CDRH established two staff committees on these issues in late 2009 as part of its 2010 strategic plan, according to the agency. The committees collected and reviewed input from public meetings, open dockets, data analyses and input from CDRH staff over the course of several months to prepare the complementary evaluations.
“Even with our significant outreach, it’s important to remember that these recommendations are preliminary,” said CDRH Director Jeffrey Shuren, MD. “CDRH opened another public docket to receive additional comments on both reports. We will make a decision on which recommendations to adopt only after a thorough review of additional comments.”

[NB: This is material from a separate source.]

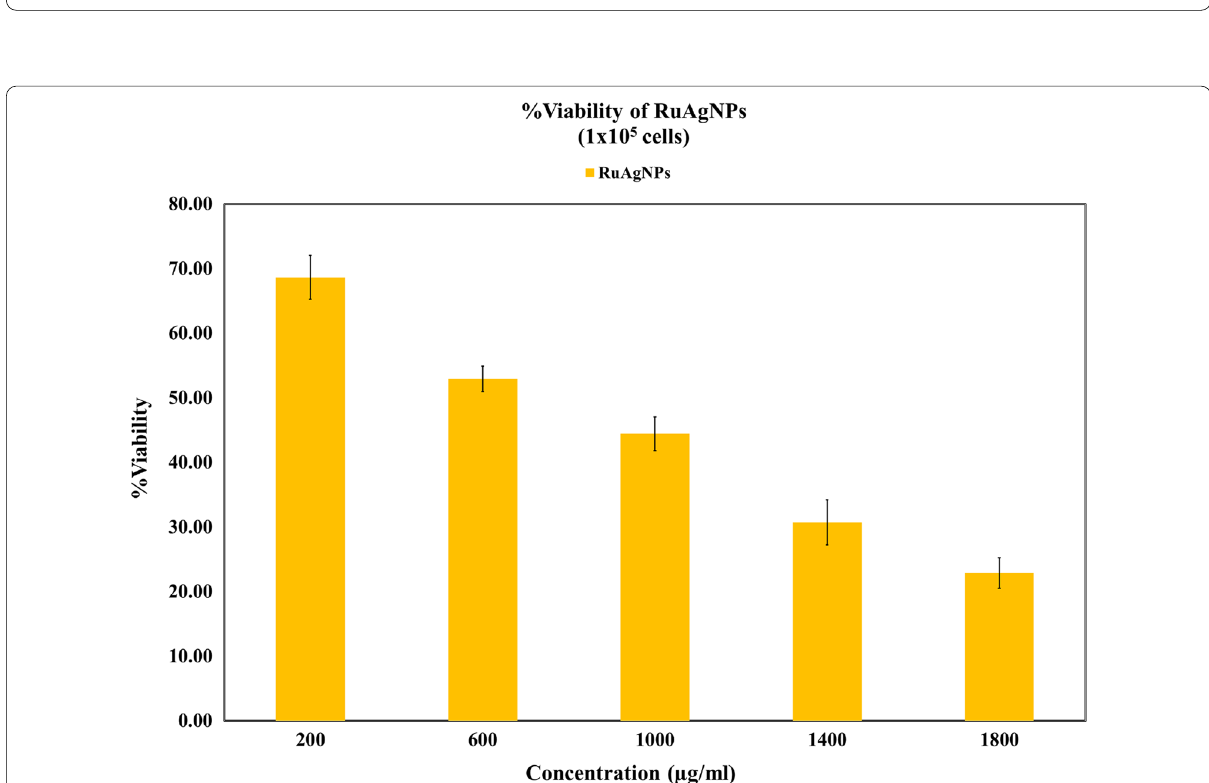
Fig. 15 Cytotoxic assessment of AgNPs using MTT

The Medical Imaging & Technology Alliance (MITA), a division of the National Electrical Manufacturers Association (NEMA), noted that further study will be required to understand the implications of the recommendations, but added that “a number of them have the potential to make the clearance process more rational and predictable; a long-held goal of manufacturers. However, others, if implemented incorrectly, have the potential to hinder patient access to life-saving technologies.”
Specifically, for regulatory predictability, the 510(k) report recommends that CDRH develop a guidance document defining a subset of moderate-risk (Class II) devices, called Class IIb, for which clinical or manufacturing data typically would be necessary to support a substantial equivalence determination. This guidance would seek to clarify what information submitters should include in their 510(k) submissions, the FDA said.

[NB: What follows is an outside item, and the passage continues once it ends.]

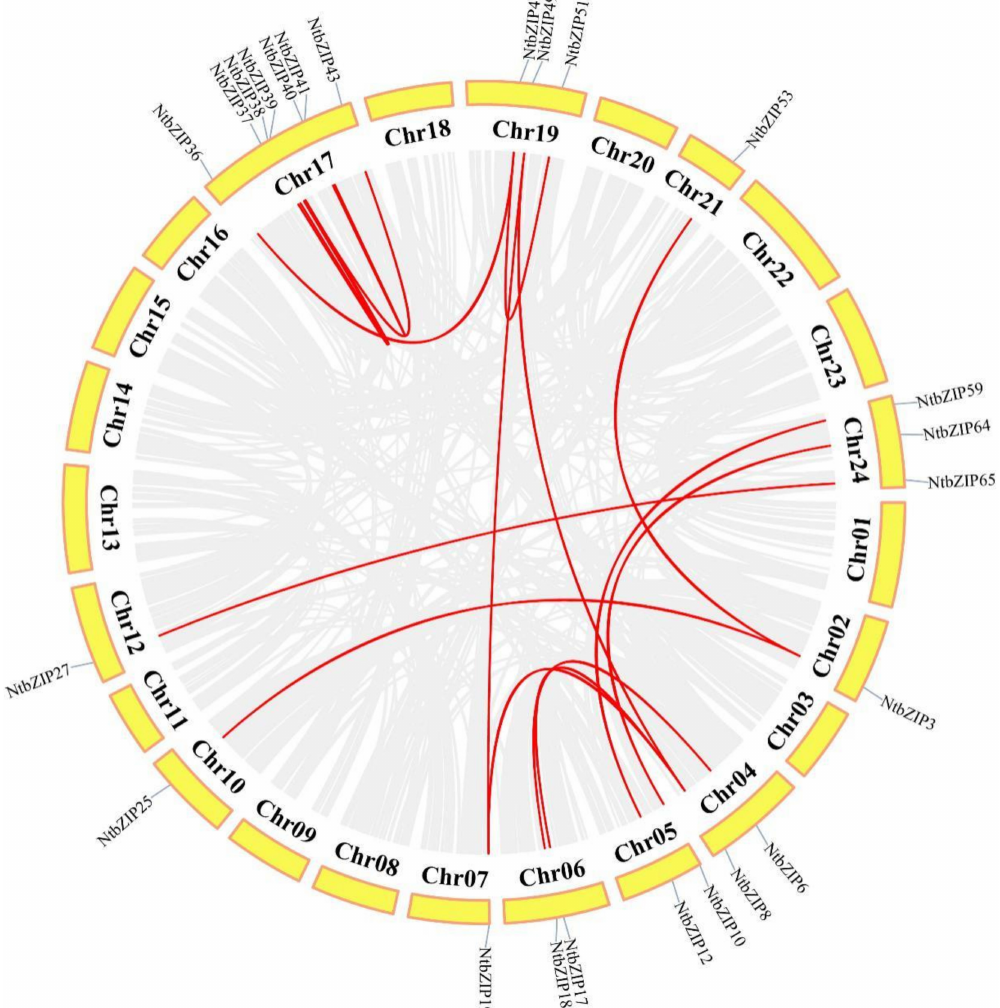
Figure 4. Segmental duplication analysis of the NtbZIP genes. The putative segmental duplication pairs in the tobacco genome are represented by the gray line, while the NtbZIP segmental duplication pairs are linked by the red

The science report recommended use of a standardized “notice to industry” letter that would generally be issued as a "level 1 - immediately in effect" guidance document to communicate when CDRH has changed its premarket regulatory expectations due to scientific information that has emerged about a certain device type. CDRH currently communicates this kind of information through individual interactions during the review process, which can lead to delays. The agency predicts that these letters would provide greater clarity to affected manufacturers, in a timelier manner, about CDRH’s expectations with respect to a particular group of devices.

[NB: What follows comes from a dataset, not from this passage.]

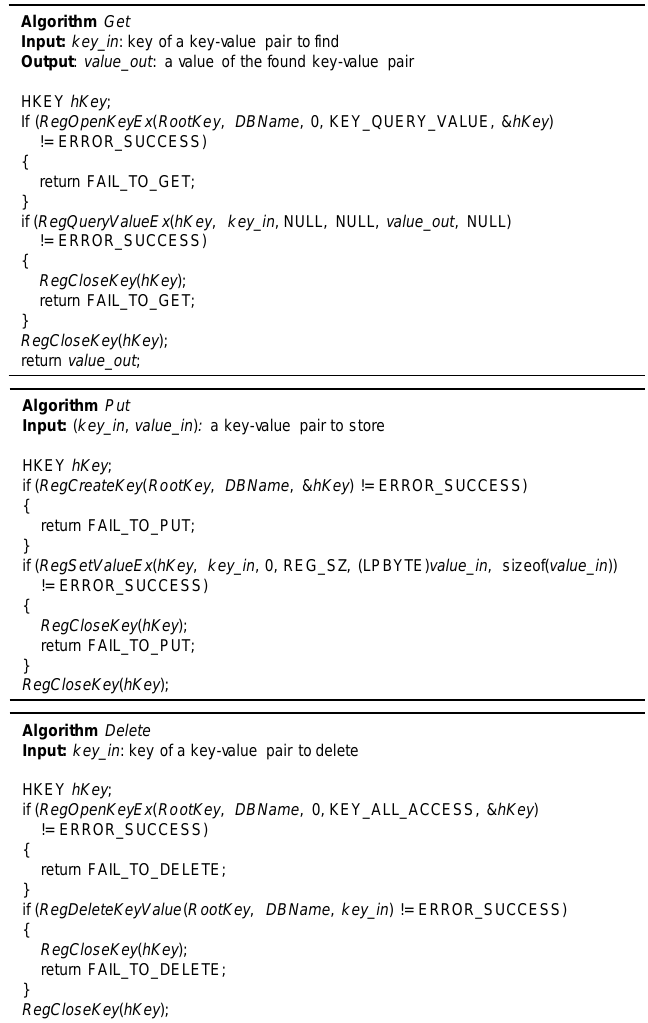
Figure 4. Processing algorithms for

Also, for patient safety, the 510(k) report recommended that CDRH develop a guidance document that clarifies when a device should not be used as a predicate, such as when the device has been removed from the market because of safety concerns, the agency said. The report recommended that the center consider issuing a regulation that would clarify the circumstances under which the center would exercise its authority to rescind a 510(k) clearance to remove an unsafe device from the market and preclude its use as a predicate, and also consider whether additional authority is needed.
Both reports recommended that CDRH build on public databases to include up-to-date information that supports decision making and promotes the safe use of devices. In addition, the science report recommends that CDRH build on the existing transparency website to provide more immediate information on how devices are regulated.